"In these bodies we will live, in these bodies we will die.Where you invest your love, you invest your life."
- Mumford & Sons, "Awake My Soul"
Over the past several years I have been learning about meditation, centering prayer, spiritual direction and mindfulness. The learning has been directed at the brain but has not traveled to the body. My spiritual director says that the greatest distance in the world is the distance between your head and your heart, and I have found this to be true, as all the learning in my head did me no good until I got really sick and had to embrace and practice it with body, mind and soul.
Meditation time is now one of my favorite spaces in the day, and one of my biggest challenges is fitting the two sessions in my schedule, while at the same time starting early enough to get to bed on time. Before the illness (BI) I rather dreaded meditation at my Just Faith meetings, and fidgeted through the twenty minutes.

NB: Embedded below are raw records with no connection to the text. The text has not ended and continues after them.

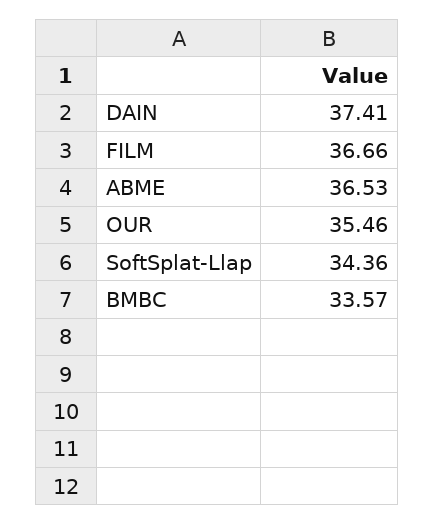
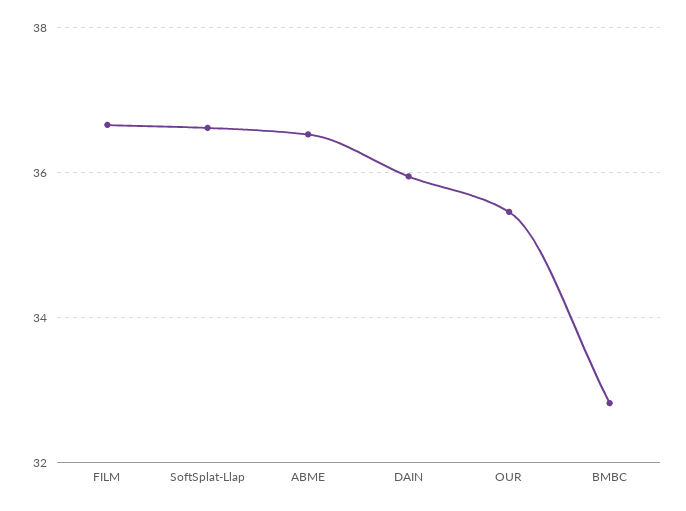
DAIN: 37.41 -> 36
SoftSplat-Llap: 34.36 -> 36.6
BMBC: 33.57 -> 32.8

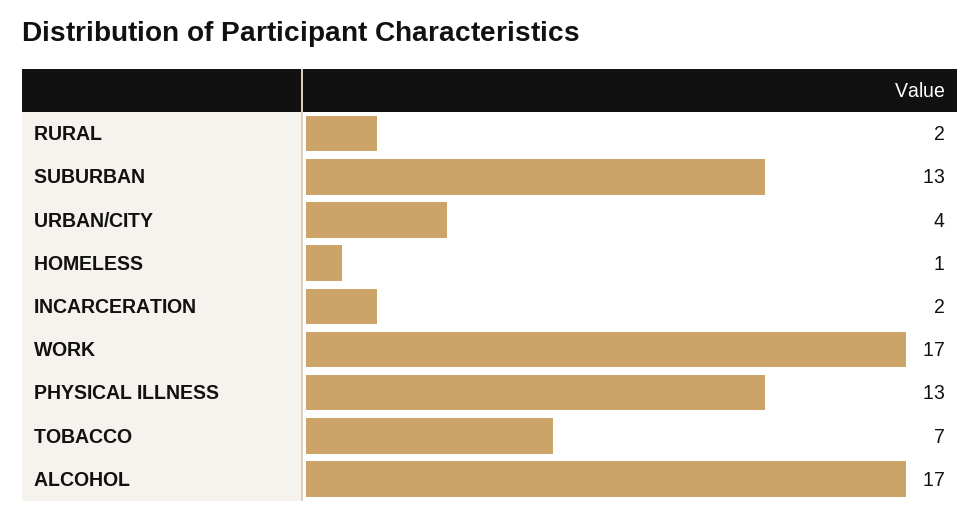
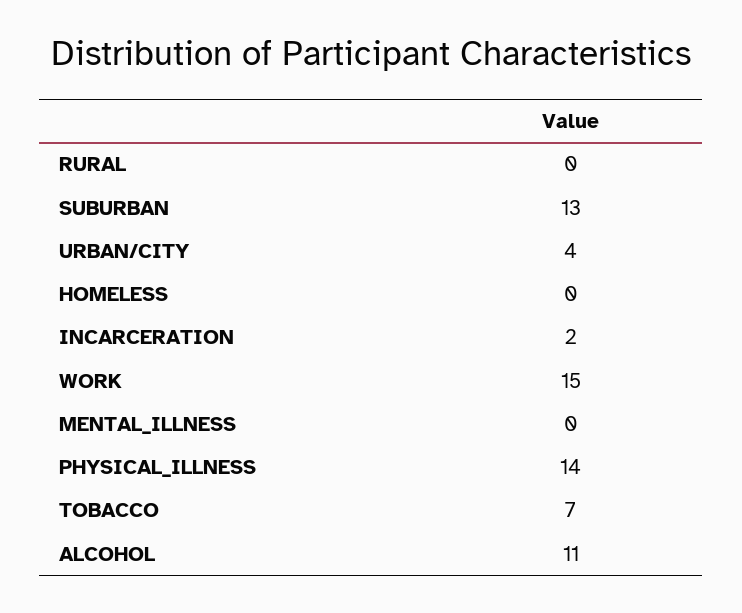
RURAL: 2 -> 0
HOMELESS: 1 -> 0
WORK: 17 -> 15
PHYSICAL ILLNESS: 13 -> 14
ALCOHOL: 17 -> 11
MENTAL_ILLNESS: none -> 0

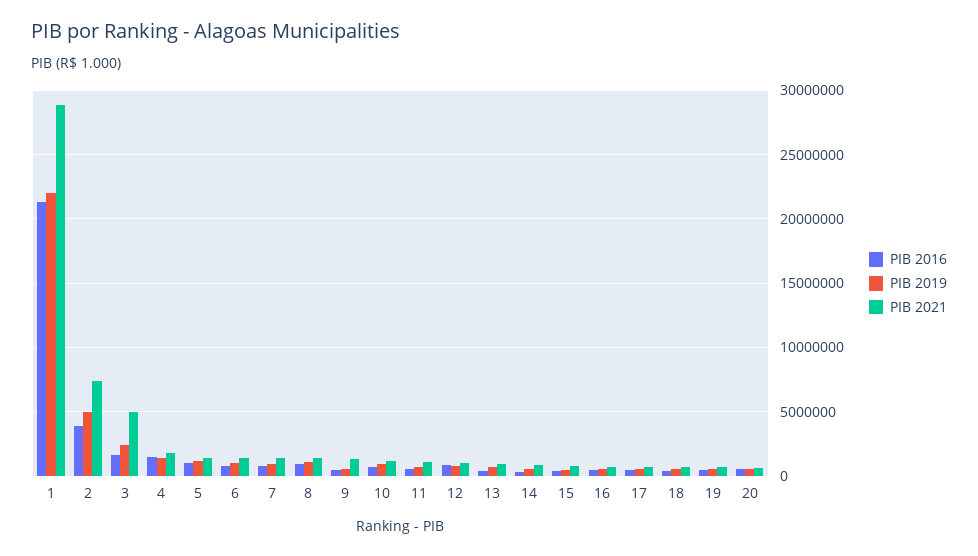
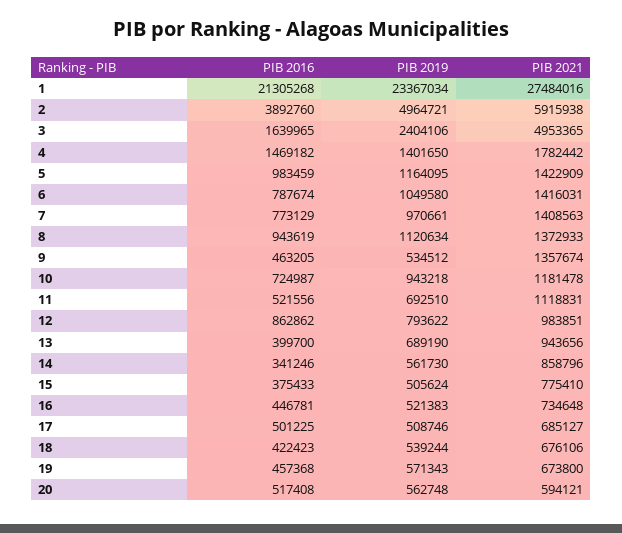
PIB 2019, 1: 22000000 -> 23367034
PIB 2021, 1: 29000000 -> 27484016
PIB 2021, 2: 7500000 -> 5915938

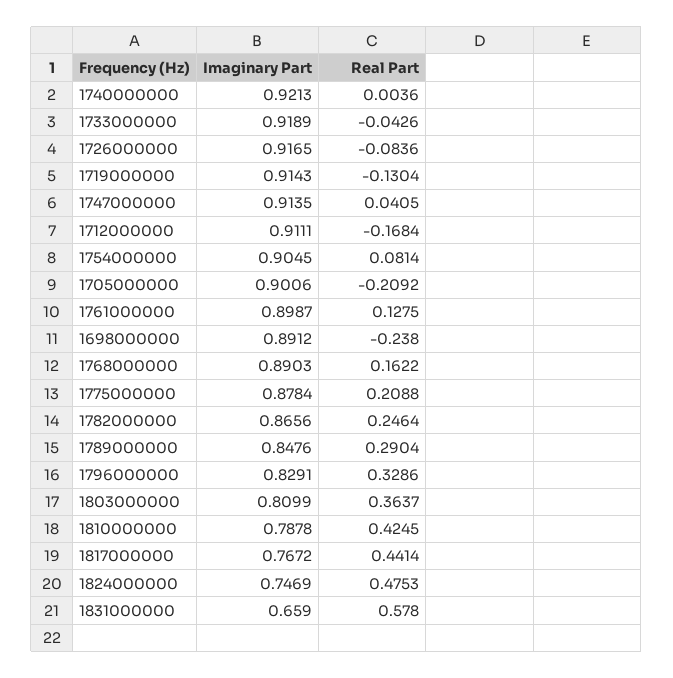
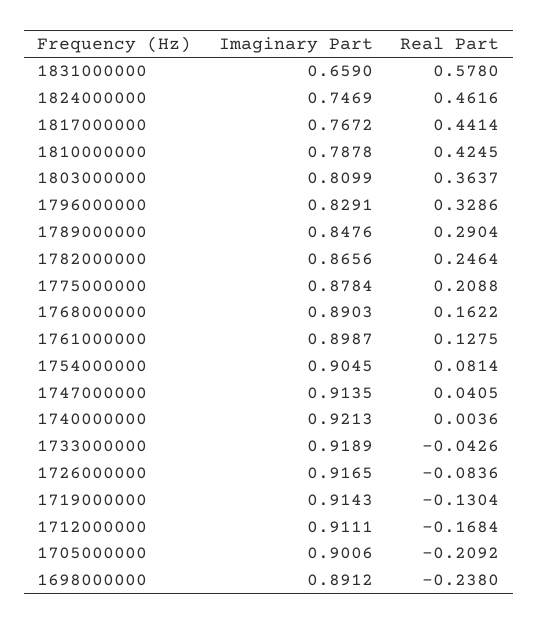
Real Part, 1824000000: 0.4753 -> 0.4616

Now I go for forty and I am about to step up to fifty minutes, though I confess to cheating and using a guided meditation led by Dr. Joe Dispenza. He wrote the book How to Break the Habit of Being Yourself, which I am hopefully using correctly to alter my brain and change my life's direction.
I get distracted often in meditation, by my still-aching head or by Daniel's wandering in midstream to ask for water. Often I start to fall asleep, or wander to the day's events, but mostly it works. Dr. Joe says "love yourself enough to do this," and I guess I do. Time to give control to my heart, and trick my head into thinking she got the better party of the bargain. I want to invest in myself and my relationships and shift away from desiring control and ego-strokes. It can feel a bit like War and Peace in here, but I'm betting on the home team.